--- The problem ---
Each line below should be repeated exactly as written, with no pictures carried over.

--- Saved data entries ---

::::

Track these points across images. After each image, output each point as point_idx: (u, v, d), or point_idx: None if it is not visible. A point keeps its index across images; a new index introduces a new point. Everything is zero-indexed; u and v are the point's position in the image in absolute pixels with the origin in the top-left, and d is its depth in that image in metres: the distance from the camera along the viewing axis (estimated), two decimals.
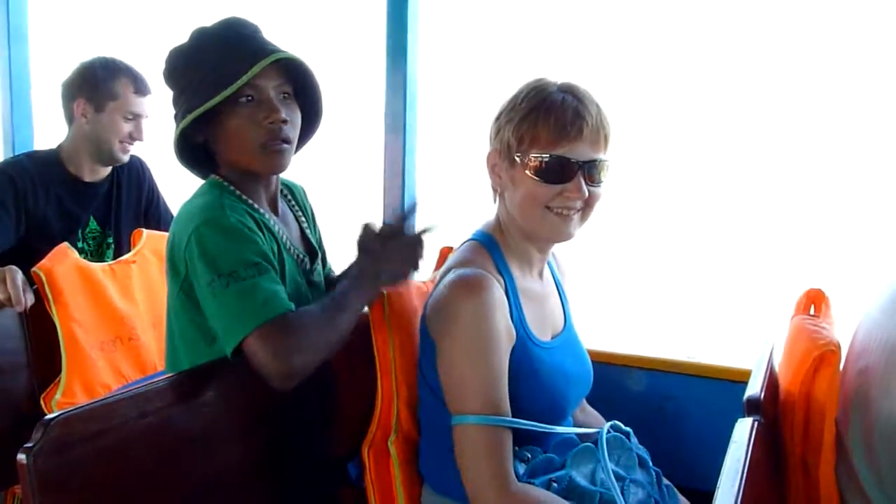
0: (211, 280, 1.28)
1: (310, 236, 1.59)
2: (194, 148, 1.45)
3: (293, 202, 1.61)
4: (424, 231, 1.39)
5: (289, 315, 1.25)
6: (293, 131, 1.44)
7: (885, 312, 1.09)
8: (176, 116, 1.44)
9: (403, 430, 1.39)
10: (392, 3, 2.02)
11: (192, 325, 1.39)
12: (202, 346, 1.38)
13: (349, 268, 1.52)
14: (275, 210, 1.51)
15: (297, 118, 1.46)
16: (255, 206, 1.45)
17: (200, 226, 1.32)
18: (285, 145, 1.42)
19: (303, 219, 1.61)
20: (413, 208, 1.42)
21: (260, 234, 1.37)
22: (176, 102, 1.45)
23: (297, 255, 1.50)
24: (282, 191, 1.56)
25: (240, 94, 1.38)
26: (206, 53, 1.41)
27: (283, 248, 1.45)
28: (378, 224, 1.40)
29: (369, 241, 1.38)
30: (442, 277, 1.35)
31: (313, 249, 1.58)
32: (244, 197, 1.44)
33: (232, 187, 1.44)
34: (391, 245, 1.37)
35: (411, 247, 1.38)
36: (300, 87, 1.47)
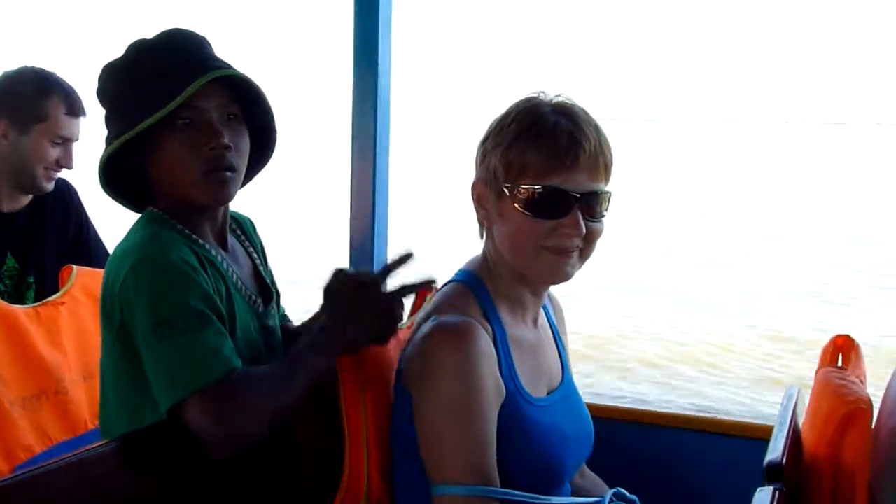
0: (146, 329, 1.23)
1: (263, 274, 1.53)
2: (125, 176, 1.40)
3: (242, 236, 1.56)
4: (407, 289, 1.32)
5: (233, 375, 1.20)
6: (239, 158, 1.38)
7: None
8: (107, 139, 1.38)
9: (374, 498, 1.33)
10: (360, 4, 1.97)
11: (129, 380, 1.32)
12: (141, 404, 1.30)
13: (312, 319, 1.46)
14: (223, 245, 1.45)
15: (244, 143, 1.40)
16: (200, 241, 1.39)
17: (136, 265, 1.27)
18: (229, 173, 1.36)
19: (255, 255, 1.55)
20: (402, 261, 1.33)
21: (204, 273, 1.32)
22: (107, 123, 1.40)
23: (250, 296, 1.44)
24: (230, 224, 1.50)
25: (177, 115, 1.32)
26: (141, 69, 1.36)
27: (232, 287, 1.39)
28: (352, 271, 1.33)
29: (339, 290, 1.30)
30: (420, 324, 1.31)
31: (267, 289, 1.52)
32: (186, 231, 1.38)
33: (173, 221, 1.38)
34: (364, 298, 1.29)
35: (388, 303, 1.30)
36: (249, 107, 1.42)
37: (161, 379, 1.21)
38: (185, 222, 1.38)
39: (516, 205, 1.26)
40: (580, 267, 1.31)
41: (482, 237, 1.37)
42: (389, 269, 1.32)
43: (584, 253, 1.30)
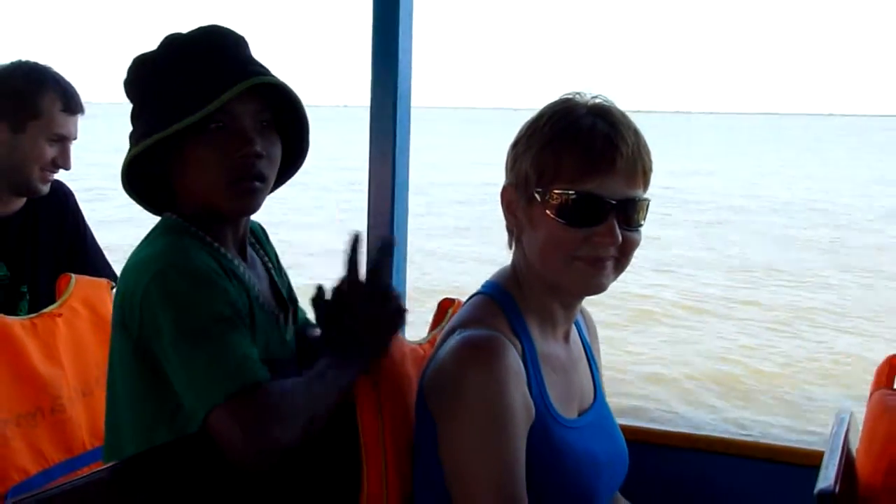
0: (175, 337, 1.24)
1: (280, 287, 1.55)
2: (148, 177, 1.42)
3: (257, 245, 1.58)
4: (380, 265, 1.34)
5: (264, 384, 1.23)
6: (269, 167, 1.40)
7: None
8: (131, 136, 1.40)
9: None
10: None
11: (145, 394, 1.33)
12: (157, 420, 1.32)
13: (322, 342, 1.44)
14: (243, 256, 1.47)
15: (276, 152, 1.42)
16: (222, 250, 1.41)
17: (160, 272, 1.28)
18: (258, 183, 1.38)
19: (270, 265, 1.57)
20: (385, 250, 1.37)
21: (229, 282, 1.34)
22: (134, 120, 1.42)
23: (271, 310, 1.47)
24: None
25: (209, 118, 1.34)
26: (175, 68, 1.38)
27: (254, 301, 1.41)
28: (335, 285, 1.33)
29: (336, 313, 1.32)
30: (444, 340, 1.31)
31: (283, 302, 1.54)
32: (208, 239, 1.40)
33: (193, 228, 1.39)
34: (365, 311, 1.31)
35: (388, 304, 1.33)
36: (282, 115, 1.44)
37: (195, 386, 1.22)
38: (206, 230, 1.40)
39: (548, 211, 1.26)
40: (615, 279, 1.31)
41: (511, 247, 1.37)
42: (380, 265, 1.34)
43: (620, 264, 1.30)
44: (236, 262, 1.42)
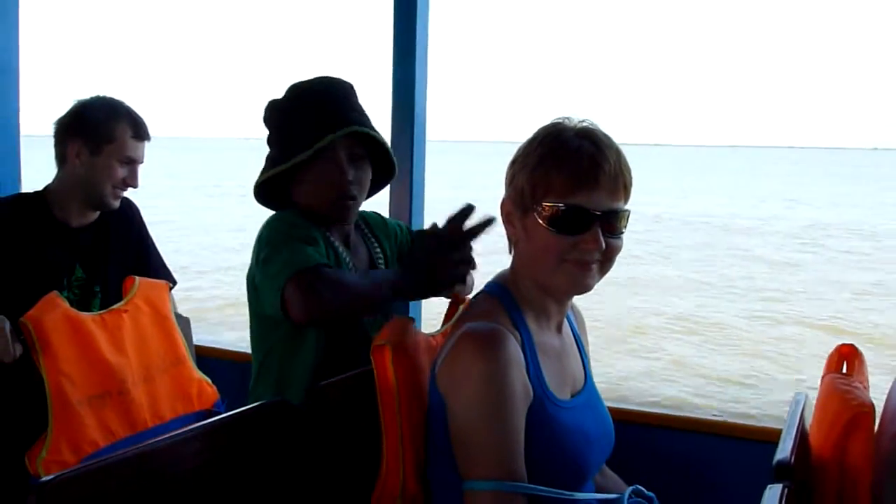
0: (262, 253, 1.65)
1: (380, 264, 1.88)
2: (275, 192, 1.81)
3: (367, 231, 1.93)
4: (475, 231, 1.57)
5: (323, 267, 1.58)
6: (359, 189, 1.78)
7: None
8: (266, 157, 1.81)
9: (410, 494, 1.41)
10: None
11: (257, 313, 1.76)
12: (266, 332, 1.75)
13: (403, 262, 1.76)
14: (346, 242, 1.82)
15: (366, 176, 1.80)
16: (326, 233, 1.77)
17: (269, 220, 1.72)
18: (350, 202, 1.77)
19: (376, 247, 1.90)
20: (466, 211, 1.57)
21: (322, 245, 1.69)
22: (268, 145, 1.82)
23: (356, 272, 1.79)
24: (359, 224, 1.90)
25: (317, 154, 1.71)
26: (293, 114, 1.76)
27: (343, 263, 1.76)
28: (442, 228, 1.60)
29: (436, 237, 1.58)
30: (454, 332, 1.38)
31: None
32: (316, 224, 1.76)
33: (305, 216, 1.78)
34: (435, 251, 1.56)
35: (456, 252, 1.57)
36: (372, 147, 1.80)
37: (271, 275, 1.59)
38: (316, 221, 1.77)
39: (541, 221, 1.33)
40: (599, 279, 1.38)
41: (510, 252, 1.44)
42: (457, 220, 1.57)
43: (604, 266, 1.36)
44: (335, 241, 1.77)
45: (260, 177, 1.78)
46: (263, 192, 1.81)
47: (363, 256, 1.85)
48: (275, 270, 1.58)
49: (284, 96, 1.78)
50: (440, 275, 1.56)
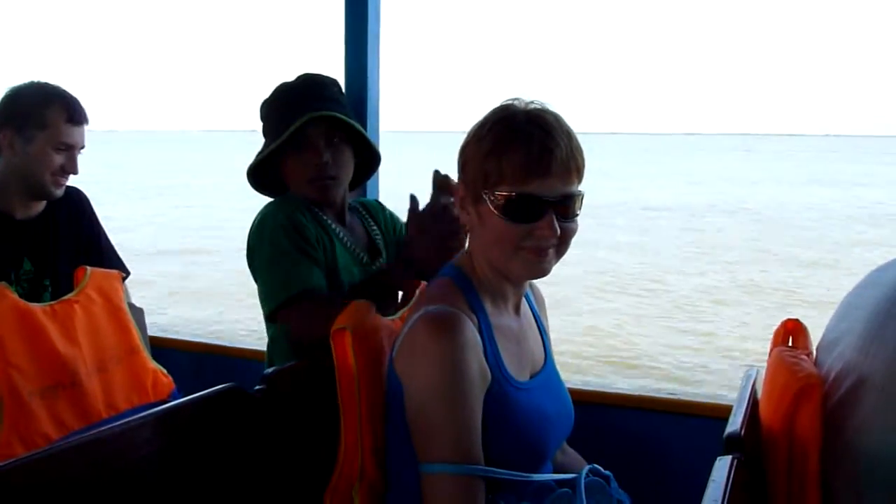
0: (259, 262, 1.82)
1: (379, 243, 2.02)
2: (268, 177, 1.96)
3: (367, 215, 2.06)
4: (438, 195, 1.69)
5: (312, 290, 1.74)
6: (338, 169, 1.90)
7: (860, 345, 1.14)
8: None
9: (368, 478, 1.40)
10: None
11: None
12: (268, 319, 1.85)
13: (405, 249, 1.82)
14: (342, 221, 1.96)
15: (343, 157, 1.91)
16: (320, 214, 1.89)
17: (262, 216, 1.86)
18: (329, 181, 1.89)
19: (373, 227, 2.04)
20: (444, 184, 1.68)
21: (311, 226, 1.83)
22: (263, 138, 1.98)
23: (354, 250, 1.94)
24: (357, 208, 2.04)
25: (295, 141, 1.86)
26: (276, 107, 1.92)
27: (337, 242, 1.89)
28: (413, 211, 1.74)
29: (426, 217, 1.70)
30: (411, 316, 1.37)
31: (376, 249, 2.01)
32: (310, 206, 1.89)
33: (300, 199, 1.90)
34: (424, 226, 1.69)
35: (442, 224, 1.68)
36: (355, 136, 1.93)
37: (265, 293, 1.80)
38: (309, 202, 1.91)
39: (494, 210, 1.30)
40: (556, 262, 1.36)
41: (466, 236, 1.44)
42: (440, 193, 1.69)
43: (560, 250, 1.35)
44: (328, 220, 1.90)
45: (249, 166, 1.95)
46: (260, 181, 1.97)
47: (360, 235, 1.99)
48: (270, 289, 1.78)
49: (271, 94, 1.95)
50: (434, 246, 1.68)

::::

--- Expected answer ---
Track these points across images. After each image, output each point as point_idx: (u, v, d), or point_idx: None if it is not visible. A point keeps its index across images; a new index introduces a new point. Everything is zero-indexed; u and v are the point's position in the image in absolute pixels with the origin in the top-left, and d is its depth in that image in metres: the distance from the camera along the viewing axis (estimated), two decimals.
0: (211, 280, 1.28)
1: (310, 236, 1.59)
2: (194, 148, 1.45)
3: (293, 202, 1.61)
4: (424, 231, 1.39)
5: (289, 315, 1.25)
6: (293, 131, 1.44)
7: (885, 312, 1.09)
8: (176, 116, 1.44)
9: (403, 430, 1.39)
10: (392, 3, 2.02)
11: (192, 325, 1.39)
12: (202, 346, 1.38)
13: (349, 268, 1.52)
14: (275, 210, 1.51)
15: (297, 118, 1.46)
16: (255, 206, 1.45)
17: (200, 226, 1.32)
18: (285, 145, 1.42)
19: (303, 219, 1.61)
20: (413, 208, 1.42)
21: (260, 234, 1.37)
22: (176, 102, 1.45)
23: (297, 255, 1.50)
24: (282, 191, 1.56)
25: (240, 94, 1.38)
26: (206, 53, 1.41)
27: (283, 248, 1.45)
28: (378, 224, 1.40)
29: (369, 241, 1.38)
30: (442, 277, 1.35)
31: (313, 249, 1.58)
32: (244, 197, 1.44)
33: (232, 187, 1.44)
34: (391, 245, 1.37)
35: (411, 247, 1.38)
36: (300, 87, 1.47)
0: (146, 329, 1.23)
1: (263, 274, 1.53)
2: (125, 176, 1.40)
3: (242, 236, 1.56)
4: (407, 289, 1.32)
5: (233, 375, 1.20)
6: (239, 158, 1.38)
7: None
8: (107, 139, 1.38)
9: (374, 498, 1.33)
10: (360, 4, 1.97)
11: (129, 380, 1.32)
12: (141, 404, 1.30)
13: (312, 319, 1.46)
14: (223, 245, 1.45)
15: (244, 143, 1.40)
16: (200, 241, 1.39)
17: (136, 265, 1.27)
18: (229, 173, 1.36)
19: (255, 255, 1.55)
20: (402, 261, 1.33)
21: (204, 273, 1.32)
22: (107, 123, 1.40)
23: (250, 296, 1.44)
24: (230, 224, 1.50)
25: (177, 115, 1.32)
26: (141, 69, 1.36)
27: (232, 287, 1.39)
28: (352, 271, 1.33)
29: (339, 290, 1.30)
30: (420, 324, 1.31)
31: (267, 289, 1.52)
32: (186, 231, 1.38)
33: (173, 221, 1.38)
34: (364, 298, 1.29)
35: (388, 303, 1.30)
36: (249, 107, 1.42)
37: (161, 379, 1.21)
38: (185, 222, 1.38)
39: (516, 205, 1.26)
40: (580, 267, 1.31)
41: (482, 237, 1.37)
42: (389, 269, 1.32)
43: (584, 253, 1.30)
0: (175, 337, 1.24)
1: (280, 287, 1.55)
2: (148, 177, 1.42)
3: (257, 245, 1.58)
4: (380, 265, 1.34)
5: (264, 384, 1.23)
6: (269, 167, 1.40)
7: None
8: (131, 136, 1.40)
9: None
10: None
11: (145, 394, 1.33)
12: (157, 420, 1.32)
13: (322, 342, 1.44)
14: (243, 256, 1.47)
15: (276, 152, 1.42)
16: (222, 250, 1.41)
17: (160, 272, 1.28)
18: (258, 183, 1.38)
19: (270, 265, 1.57)
20: (385, 250, 1.37)
21: (229, 282, 1.34)
22: (134, 120, 1.42)
23: (271, 310, 1.47)
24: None
25: (209, 118, 1.34)
26: (175, 68, 1.38)
27: (254, 301, 1.41)
28: (335, 285, 1.33)
29: (336, 313, 1.32)
30: (444, 340, 1.31)
31: (283, 302, 1.54)
32: (208, 239, 1.40)
33: (193, 228, 1.39)
34: (365, 311, 1.31)
35: (388, 304, 1.33)
36: (282, 115, 1.44)
37: (195, 386, 1.22)
38: (206, 230, 1.40)
39: (548, 211, 1.26)
40: (615, 279, 1.31)
41: (511, 247, 1.37)
42: (380, 265, 1.34)
43: (620, 264, 1.30)
44: (236, 262, 1.42)
0: (262, 253, 1.65)
1: (380, 264, 1.88)
2: (275, 192, 1.81)
3: (367, 231, 1.93)
4: (475, 231, 1.57)
5: (323, 267, 1.58)
6: (359, 189, 1.78)
7: None
8: (266, 157, 1.81)
9: (410, 494, 1.41)
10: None
11: (257, 313, 1.76)
12: (266, 332, 1.75)
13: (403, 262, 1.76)
14: (346, 242, 1.82)
15: (366, 176, 1.80)
16: (326, 233, 1.77)
17: (269, 220, 1.72)
18: (350, 202, 1.77)
19: (376, 247, 1.90)
20: (466, 211, 1.57)
21: (322, 245, 1.69)
22: (268, 145, 1.82)
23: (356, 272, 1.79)
24: (359, 224, 1.90)
25: (317, 154, 1.71)
26: (293, 114, 1.76)
27: (343, 263, 1.76)
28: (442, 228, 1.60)
29: (436, 237, 1.58)
30: (454, 332, 1.38)
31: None
32: (316, 224, 1.76)
33: (305, 216, 1.78)
34: (435, 251, 1.56)
35: (456, 252, 1.57)
36: (372, 147, 1.80)
37: (271, 275, 1.59)
38: (316, 221, 1.77)
39: (541, 221, 1.33)
40: (599, 279, 1.38)
41: (510, 252, 1.44)
42: (457, 220, 1.57)
43: (604, 266, 1.36)
44: (335, 241, 1.77)
45: (260, 177, 1.78)
46: (263, 192, 1.81)
47: (363, 256, 1.85)
48: (275, 270, 1.58)
49: (284, 96, 1.78)
50: (440, 275, 1.56)
0: (259, 262, 1.82)
1: (379, 243, 2.02)
2: (268, 177, 1.96)
3: (367, 215, 2.06)
4: (438, 195, 1.69)
5: (312, 290, 1.74)
6: (338, 169, 1.90)
7: (860, 345, 1.14)
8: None
9: (368, 478, 1.40)
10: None
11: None
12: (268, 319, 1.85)
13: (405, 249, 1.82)
14: (342, 221, 1.96)
15: (343, 157, 1.91)
16: (320, 214, 1.89)
17: (262, 216, 1.86)
18: (329, 181, 1.89)
19: (373, 227, 2.04)
20: (444, 184, 1.68)
21: (311, 226, 1.83)
22: (263, 138, 1.98)
23: (354, 250, 1.94)
24: (357, 208, 2.04)
25: (295, 141, 1.86)
26: (276, 107, 1.92)
27: (337, 242, 1.89)
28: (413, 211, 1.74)
29: (426, 217, 1.70)
30: (411, 316, 1.37)
31: (376, 249, 2.01)
32: (310, 206, 1.89)
33: (300, 199, 1.90)
34: (424, 226, 1.69)
35: (442, 224, 1.68)
36: (355, 136, 1.93)
37: (265, 293, 1.80)
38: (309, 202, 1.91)
39: (494, 210, 1.30)
40: (556, 262, 1.36)
41: (466, 236, 1.44)
42: (440, 193, 1.69)
43: (560, 250, 1.35)
44: (328, 220, 1.90)
45: (249, 166, 1.95)
46: (260, 181, 1.97)
47: (360, 235, 1.99)
48: (270, 289, 1.78)
49: (271, 94, 1.95)
50: (434, 246, 1.68)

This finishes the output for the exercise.